Hi, All.
So I have this gig building a cathodoluminescence system for use in electron microscopes. It needs a programmable-gain amp with about 0.2 dB steps, low noise, and a bandwidth of > 40 MHz.
A previous voltage-controlled amp board for a biomed customer used a
256-step dpot and a power-of-two PGA made from a 74HC4051 MUX and a resistor string. Except at the very lower limit, the dpot's attenuation is never more than 6 dB, which helps the noise a lot.A little Cortex M0+ (LPC804) measures the control voltage and sets the dpot and PGA. It has a calibration loop that executes in a second or so at boot-up, so everything is kept relatively copacetic and accurate.
Thing is, its BW is limited to less than 1 MHz by the dpot, and depends on the dpot setting, so there's no straightforward way of compensating.
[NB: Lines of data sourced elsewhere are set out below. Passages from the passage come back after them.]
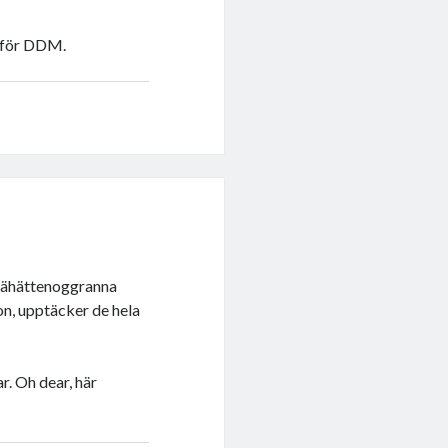
g för DDM.
 jähättenoggranna
on, upptäcker de hela
r. Oh dear, här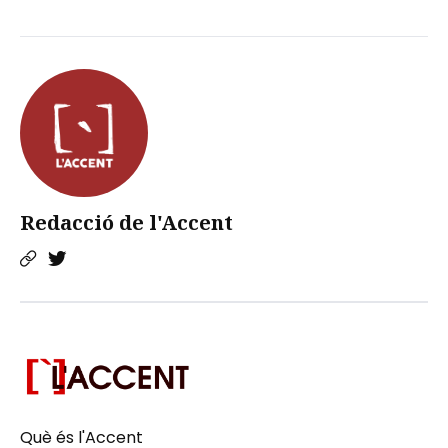
Redacció de l'Accent
Què és l'Accent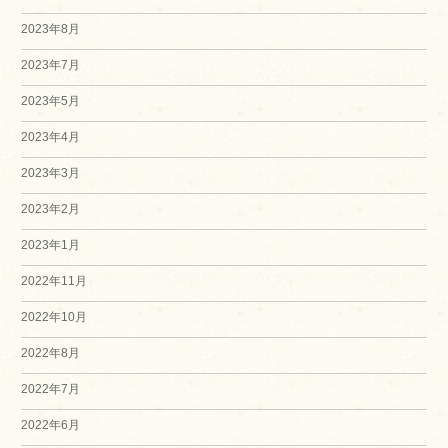
2023年8月
2023年7月
2023年5月
2023年4月
2023年3月
2023年2月
2023年1月
2022年11月
2022年10月
2022年8月
2022年7月
2022年6月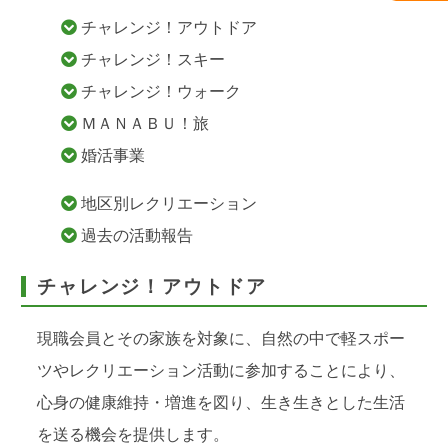
チャレンジ！アウトドア
チャレンジ！スキー
チャレンジ！ウォーク
ＭＡＮＡＢＵ！旅
婚活事業
地区別レクリエーション
過去の活動報告
チャレンジ！アウトドア
現職会員とその家族を対象に、自然の中で軽スポー
ツやレクリエーション活動に参加することにより、
心身の健康維持・増進を図り、生き生きとした生活
を送る機会を提供します。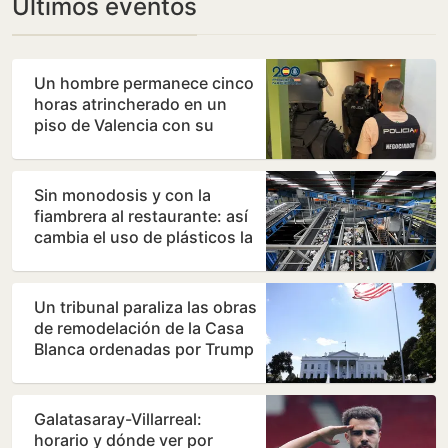
Últimos eventos
Un hombre permanece cinco
horas atrincherado en un
piso de Valencia con su
madre
Sin monodosis y con la
fiambrera al restaurante: así
cambia el uso de plásticos la
nueva directiva…
Un tribunal paraliza las obras
de remodelación de la Casa
Blanca ordenadas por Trump
Galatasaray-Villarreal:
horario y dónde ver por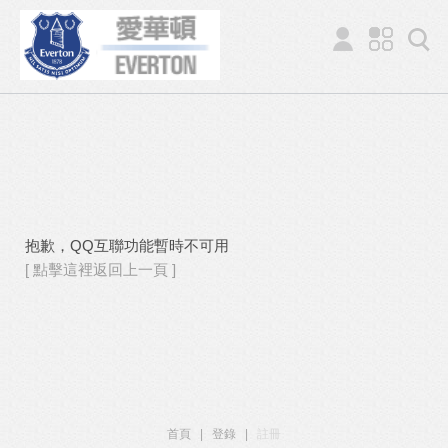
抱歉，QQ互聯功能暫時不可用
[ 點擊這裡返回上一頁 ]
首頁
|
登錄
|
註冊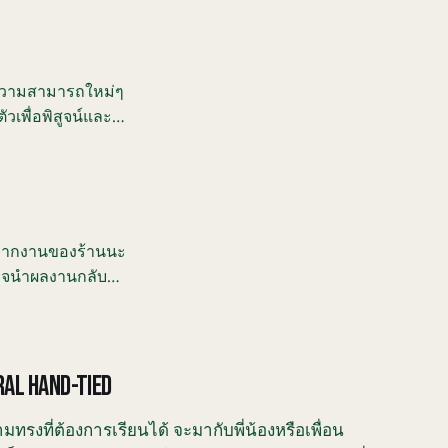
 ความสามารถใหม่ๆ
ัวเพื่อพิสูจน์และ
อกจากงานของร้านนะ
สร็จนำผลงานกลับ
เราให้นักเรียนได้
L HAND-TIED
ทรงที่ต้องการเรียนได้ จะมากับพี่น้องหรือเพื่อน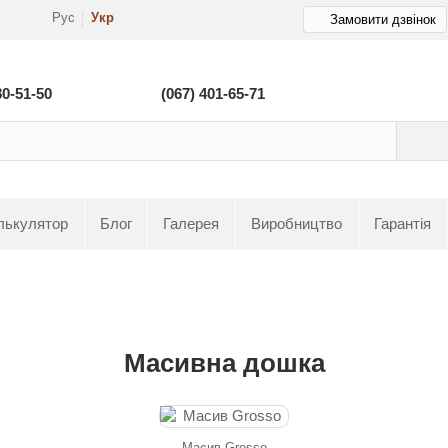
Рус
Укр
Замовити дзвінок
80-51-50
(067) 401-65-71
лькулятор
Блог
Галерея
Виробництво
Гарантія
Масивна дошка
Масив Grosso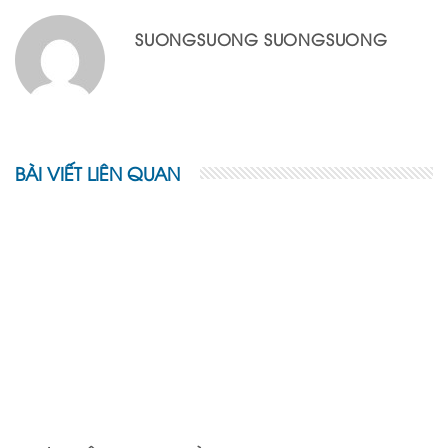
SUONGSUONG SUONGSUONG
BÀI VIẾT LIÊN QUAN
Thus there's no way it's ever getting to 40 MHz. For this one, I wanted to use a distributed attenuator--an RC ladder network with switches in the shunt legs, like this:
In 0-*--Rser1---*---...---*--RserN---* ---------*---0 Out | | | | | *--Cpar1---* *--CparN---* Cload | | | *-----* *-----* GND | | | | Rsh1 Csh1 RshN CshN | | | | | | | | *-----* *-----* | | | | SWITCH Csw SWITCH Csw | | | | Rsw | Rsw | | | | | *-----* *-----* | | GND GND
The math for this is fairly ugly, so I coded up a smallish C++ program to optimize it, using the Nelder-Mead downhill simplex method (amoeba in Numerical Recipes, 2nd Ed.).
The penalty function for the optimizer is a linear combination of the accuracy of the steps (mean error over frequency) and the rolloff, with an adjustable constant setting the balance.
Turns out that with fairly garden-variety CMOS bus switches (5 ohms, 3.5 pF Coff) I can do a 4-bit distributed 0-6 dB attenuator with RMS error of a couple of tenths of a percent over the whole range. (There are better ones, but few I know of work above 3.6 V.)
I made some effort to include realistic strays in the analysis, so I expect it to work pretty well.
Fun.
Cheers
Phil Hobbs
(If anybody has a similar problem, I'll happily share the code.)